Berdasarkan pers rilis yang diterima redaksi fajarpapua.com, Kamis (14//4), Divisi Hukum KPU Mimika Hyeronimus Kiaruma Ladoangin mengatakan, langkah yang diambil oleh komisioner telah melalui mekanisme resmi dan sesuai dengan kewenangan yang diatur dalam peraturan perundang-undangan.

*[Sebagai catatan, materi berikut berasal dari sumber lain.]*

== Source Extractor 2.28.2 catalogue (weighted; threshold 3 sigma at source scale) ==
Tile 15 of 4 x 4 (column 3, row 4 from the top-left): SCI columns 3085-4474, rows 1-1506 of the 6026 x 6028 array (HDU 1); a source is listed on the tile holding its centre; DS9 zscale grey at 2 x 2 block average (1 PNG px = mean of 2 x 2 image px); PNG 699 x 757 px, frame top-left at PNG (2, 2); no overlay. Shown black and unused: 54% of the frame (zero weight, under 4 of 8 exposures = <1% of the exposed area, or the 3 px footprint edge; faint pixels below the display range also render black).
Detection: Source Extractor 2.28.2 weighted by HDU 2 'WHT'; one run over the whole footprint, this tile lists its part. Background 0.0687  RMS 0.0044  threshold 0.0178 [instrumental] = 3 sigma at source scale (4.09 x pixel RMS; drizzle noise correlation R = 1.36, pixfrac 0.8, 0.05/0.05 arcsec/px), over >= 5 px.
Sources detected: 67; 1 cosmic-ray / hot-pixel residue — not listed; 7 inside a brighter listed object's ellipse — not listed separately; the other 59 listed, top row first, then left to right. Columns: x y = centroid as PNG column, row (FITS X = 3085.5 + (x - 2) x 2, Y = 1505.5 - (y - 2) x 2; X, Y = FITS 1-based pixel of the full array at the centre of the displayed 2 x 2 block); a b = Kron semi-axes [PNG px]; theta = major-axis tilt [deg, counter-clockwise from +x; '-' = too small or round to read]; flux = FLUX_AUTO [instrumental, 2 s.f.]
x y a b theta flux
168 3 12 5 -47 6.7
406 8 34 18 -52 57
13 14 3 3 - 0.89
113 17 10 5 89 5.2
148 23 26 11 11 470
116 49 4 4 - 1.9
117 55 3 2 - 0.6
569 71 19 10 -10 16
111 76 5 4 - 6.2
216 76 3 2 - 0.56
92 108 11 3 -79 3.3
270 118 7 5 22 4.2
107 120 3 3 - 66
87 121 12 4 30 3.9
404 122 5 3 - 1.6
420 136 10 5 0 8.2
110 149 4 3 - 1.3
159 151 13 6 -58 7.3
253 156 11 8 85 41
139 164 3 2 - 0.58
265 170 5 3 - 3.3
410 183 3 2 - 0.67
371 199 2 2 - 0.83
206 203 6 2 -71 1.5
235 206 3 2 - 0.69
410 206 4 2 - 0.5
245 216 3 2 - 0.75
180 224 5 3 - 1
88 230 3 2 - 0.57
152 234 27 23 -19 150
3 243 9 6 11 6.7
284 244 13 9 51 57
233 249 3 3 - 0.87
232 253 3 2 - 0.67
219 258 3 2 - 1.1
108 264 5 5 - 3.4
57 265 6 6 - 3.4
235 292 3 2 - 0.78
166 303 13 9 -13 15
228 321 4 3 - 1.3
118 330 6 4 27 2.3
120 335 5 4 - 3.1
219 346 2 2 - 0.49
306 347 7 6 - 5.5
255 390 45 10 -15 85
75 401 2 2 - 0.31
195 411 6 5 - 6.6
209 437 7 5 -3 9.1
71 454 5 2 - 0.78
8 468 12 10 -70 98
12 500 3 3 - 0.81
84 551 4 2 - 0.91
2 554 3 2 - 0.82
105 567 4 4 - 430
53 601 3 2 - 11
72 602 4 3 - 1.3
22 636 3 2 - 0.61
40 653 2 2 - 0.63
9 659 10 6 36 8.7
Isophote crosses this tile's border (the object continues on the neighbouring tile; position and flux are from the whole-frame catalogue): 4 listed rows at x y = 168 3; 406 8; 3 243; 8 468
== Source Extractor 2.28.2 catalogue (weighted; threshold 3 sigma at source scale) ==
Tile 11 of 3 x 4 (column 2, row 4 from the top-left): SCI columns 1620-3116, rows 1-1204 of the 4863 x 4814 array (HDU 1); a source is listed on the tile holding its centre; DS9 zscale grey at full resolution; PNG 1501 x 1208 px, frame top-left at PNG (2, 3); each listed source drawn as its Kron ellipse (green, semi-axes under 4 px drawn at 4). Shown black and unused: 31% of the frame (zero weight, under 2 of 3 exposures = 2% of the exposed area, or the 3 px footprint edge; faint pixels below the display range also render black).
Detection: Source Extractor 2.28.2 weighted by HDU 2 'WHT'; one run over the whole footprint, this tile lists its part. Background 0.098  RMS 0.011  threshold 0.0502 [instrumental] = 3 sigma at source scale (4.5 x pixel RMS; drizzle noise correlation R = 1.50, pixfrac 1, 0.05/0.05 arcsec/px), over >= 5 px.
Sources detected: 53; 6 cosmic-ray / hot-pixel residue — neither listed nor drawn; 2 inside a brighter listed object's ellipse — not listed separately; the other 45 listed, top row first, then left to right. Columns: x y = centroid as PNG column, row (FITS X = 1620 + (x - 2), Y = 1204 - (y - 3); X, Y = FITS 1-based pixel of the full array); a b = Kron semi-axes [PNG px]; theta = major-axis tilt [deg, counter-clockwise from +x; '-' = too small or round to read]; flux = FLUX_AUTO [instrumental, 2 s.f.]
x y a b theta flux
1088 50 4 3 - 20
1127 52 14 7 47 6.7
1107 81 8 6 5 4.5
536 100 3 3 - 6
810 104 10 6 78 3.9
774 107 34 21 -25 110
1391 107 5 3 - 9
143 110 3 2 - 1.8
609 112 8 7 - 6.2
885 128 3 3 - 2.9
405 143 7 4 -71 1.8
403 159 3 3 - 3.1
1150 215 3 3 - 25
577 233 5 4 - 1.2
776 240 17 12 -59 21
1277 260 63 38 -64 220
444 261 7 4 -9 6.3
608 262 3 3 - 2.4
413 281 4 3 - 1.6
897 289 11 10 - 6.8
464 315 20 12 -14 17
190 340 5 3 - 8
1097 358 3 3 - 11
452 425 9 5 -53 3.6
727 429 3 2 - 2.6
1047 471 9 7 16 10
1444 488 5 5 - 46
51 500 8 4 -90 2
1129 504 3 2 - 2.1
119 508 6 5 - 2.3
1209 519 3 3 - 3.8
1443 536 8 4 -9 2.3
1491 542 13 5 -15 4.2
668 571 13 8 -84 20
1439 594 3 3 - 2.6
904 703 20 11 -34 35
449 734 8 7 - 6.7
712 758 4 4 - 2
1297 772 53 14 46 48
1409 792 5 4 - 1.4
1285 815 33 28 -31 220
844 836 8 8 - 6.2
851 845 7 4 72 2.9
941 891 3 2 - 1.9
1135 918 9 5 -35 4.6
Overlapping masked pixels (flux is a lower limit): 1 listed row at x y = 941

“Kami memastikan setiap keputusan yang diambil, termasuk rekomendasi dalam rapat pleno, dilakukan berdasarkan aturan yang berlaku dan dalam koridor kewenangan komisioner,” ujar Hyero.
Ia menjelaskan, komisioner memiliki peran dalam pengambilan kebijakan penyelenggaraan pemilihan, sementara pengelolaan teknis keuangan, termasuk dana hibah Pilkada, menjadi tanggung jawab sekretariat.
“Perlu dipahami bersama, secara hukum pengelolaan keuangan dan administrasi berada pada sekretariat. Komisioner fokus pada kebijakan penyelenggaraan,” tuturnya.
Terkait rekomendasi pemberhentian sementara Sekretaris dan Bendahara KPU Mimika, Hyeronimus menyebut keputusan tersebut diambil dalam rapat pleno sebagai bagian dari evaluasi atas dugaan pelanggaran administrasi.
“Rekomendasi itu lahir dari hasil evaluasi berulang dalam rapat pleno dan sikap tidak kooperatif dalam proses pemeriksaan sebelumnya,” katanya.
Selain itu, KPU Mimika juga telah menindaklanjuti sebagian temuan BPK melalui mekanisme di sekretariat, termasuk pengembalian kerugian negara yang saat ini tercatat mencapai lebih dari Rp 502 juta.
“Kami juga bersikap kooperatif dalam proses hukum yang sedang berjalan dan menghormati setiap tahapan yang dilakukan oleh aparat penegak hukum,” bebernya.
Ia menambahkan, KPU Mimika tidak akan mengomentari substansi proses hukum yang sedang berjalan, termasuk perkembangan penyelidikan dan pihak-pihak yang terlibat.
“Kami menyerahkan sepenuhnya proses tersebut kepada aparat penegak hukum, dan tetap berkomitmen untuk kooperatif,” pungkasnya.